The Master
In following from last week’s Short Term 12 review, whereby there was a focus on the fact that broken individuals exist because of improper educational nutrition, The Master concerns itself with a passive grandiose identity if not megalomaniac who believes he can rid the world of evil, starting with a broken soul by the name of Freddy. And what is interesting with P.T. Anderson’s use of his genius in this instance is the sincerity that is conveyed between master and would-be servant. A less talented artist would paint the pseudo-L Ron Hubbard played by the unfortunately late Philip Seymour Hoffman with stronger contrasting colors. But not to reiterate the obvious, Mr. Anderson has a way of giving characters more than flesh and complexity – he gives them a soul.
Thus one might ponder from the outset if Mr. Anderson is indeed sympathetic to Scientology. No, this film is not about the genesis of that group, but it is a historical fiction of a similar persona. And this persona is an inquiring man who we find surreptiously becoming a master over a herd of followers because he believes he has figured it all out, the meaning of life. And before critiquing what the master has mastered, we must meditate on the aforementioned sincerity of the character. It is clear that he himself is searching for meaning, just like every actively waking human in history has. He is no different than a Buddha, or a Mohammed, or a Confucius, or an Abraham. Indeed if he existed before the dawn of the scientific age, he might now be remembered as a religious figure in history. But why? Well again, his search for truth and efforts at creating a practice or technique of spiritual perfectionism – truly the basis of all religion in humanity – comes not as a practice of sorcery, of feeling powerful by having people obey his word, but out of love of life. This is a man who is accomplished yet still feels empty – a man who has lived well but still yearns to give more of his life, to live even more. His commitment toward creating a new myth of man is only affirmed by his followers, which can be a blessing and a curse as the film shows.
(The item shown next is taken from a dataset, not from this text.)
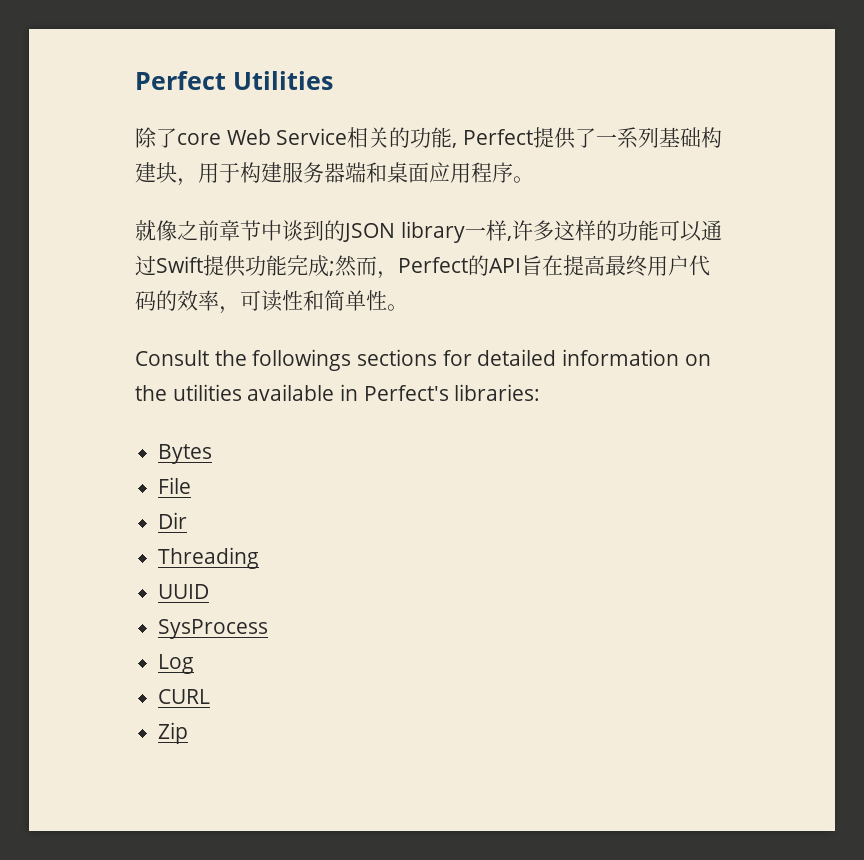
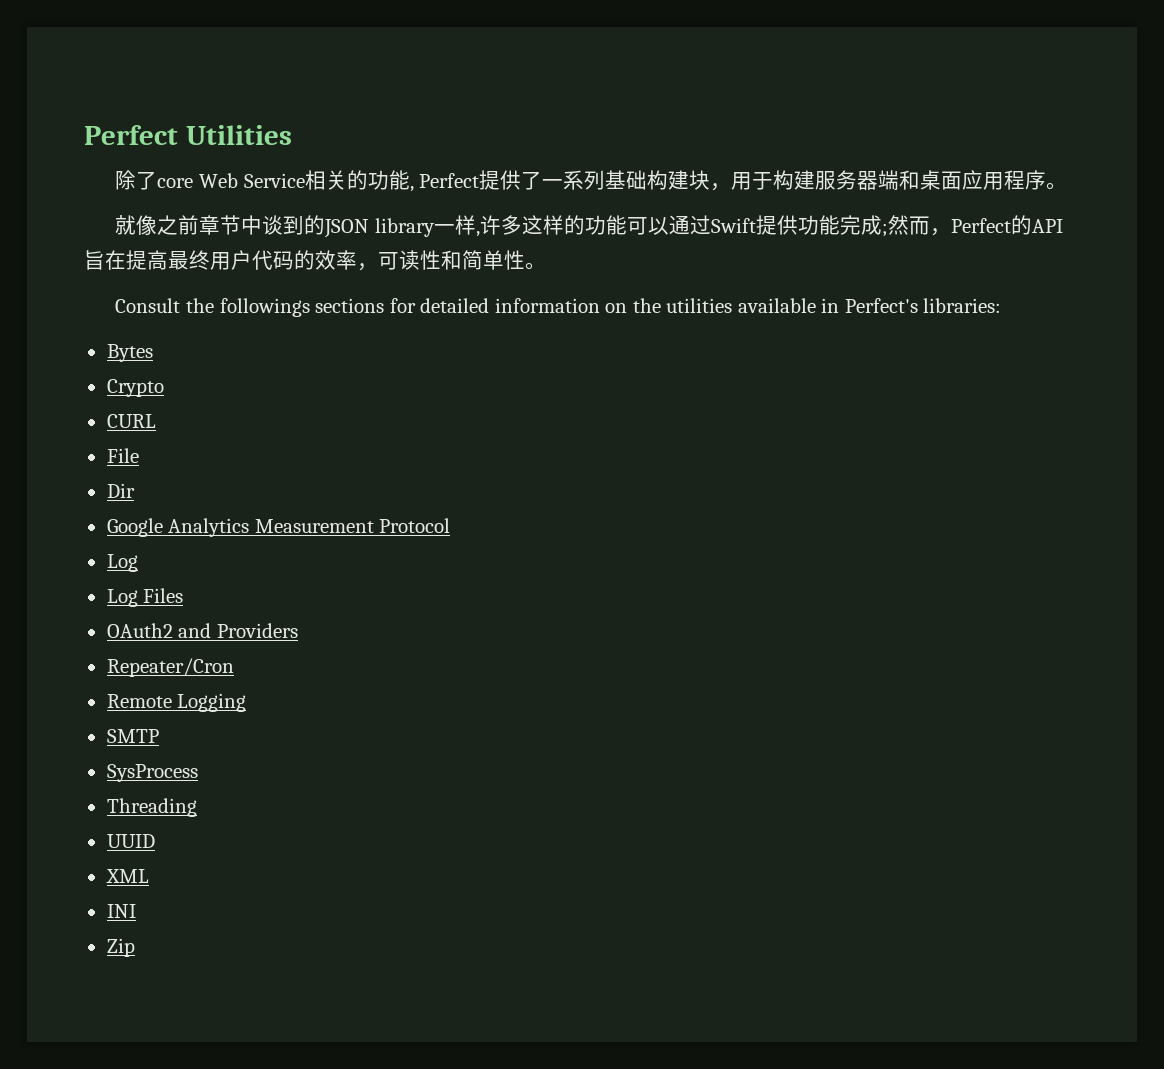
(213, 454) none -> [106,379,164,397] [106,414,156,428] // Crypto // CURL
(188, 520) none -> [106,518,451,537] [106,554,138,572] [106,588,184,607] [106,623,298,638] [106,658,234,677] [106,693,247,712] [106,729,159,743] [106,764,198,782] // Google Analytics Measurement Protocol // Log // Log Files // OAuth2 and Providers // Repeater/Cron // Remote Logging // SMTP // SysProcess
[158,619,269,639] [158,654,195,674] [158,689,211,704] SysProcess // Log // CURL -> [105,869,149,883] [106,904,136,918] XML // INI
Freddy runs into this struggling mystic out of necessity. And Freddy never volitionally subscribed to the beliefs of the master. He performed the rituals out of indebted obligation. He evangelized too out of repaying his debt as being rescued as it were, from a wandering, practically aimless, life. But the Master hits home on Freddy’s detour from the improper road, and is perhaps the galvanizing propeller of his entire movement: troubled memory which leads to confused living and dissatisfaction with life. In Freddy’s case, the film shows that his life was shattered because he could never connect with his hometown sweetheart after the war. He was unable to cope, likely because his family upbringing was chaotic to say the least. His inability to control his emotions, particular anger, is the constant of his imperfectness throughout the film and what Dr. Dodd attempts to exorcise but never can. And it is in these attempts that create a dependency of the good doctor on an incurable patient, incurable simply because he does not have the desire to change himself.
And this is perhaps why the doctor became so attached to Freddy; if he could not get through to him, how can his movement ever achieve the mass success he was aiming for? The very certainty of Dr. Dodd’s on quest, and his conviction that he has found the way, was tested by this failing man. For the entire premise of Dr. Dodd’s spirituality was a treatment of a spiritual affliction. His entire movement becomes shattered without a successful conversion. But beyond that, his entire thesis on living life becomes demolished. The Master is a film pretends to be concerned with Freddy, but is actually a meditation on the persistent quest of man to find meaning in his life. Freddy is simply a vesicle to arrive us toward the title character and his flailing efforts at trying to understand it all.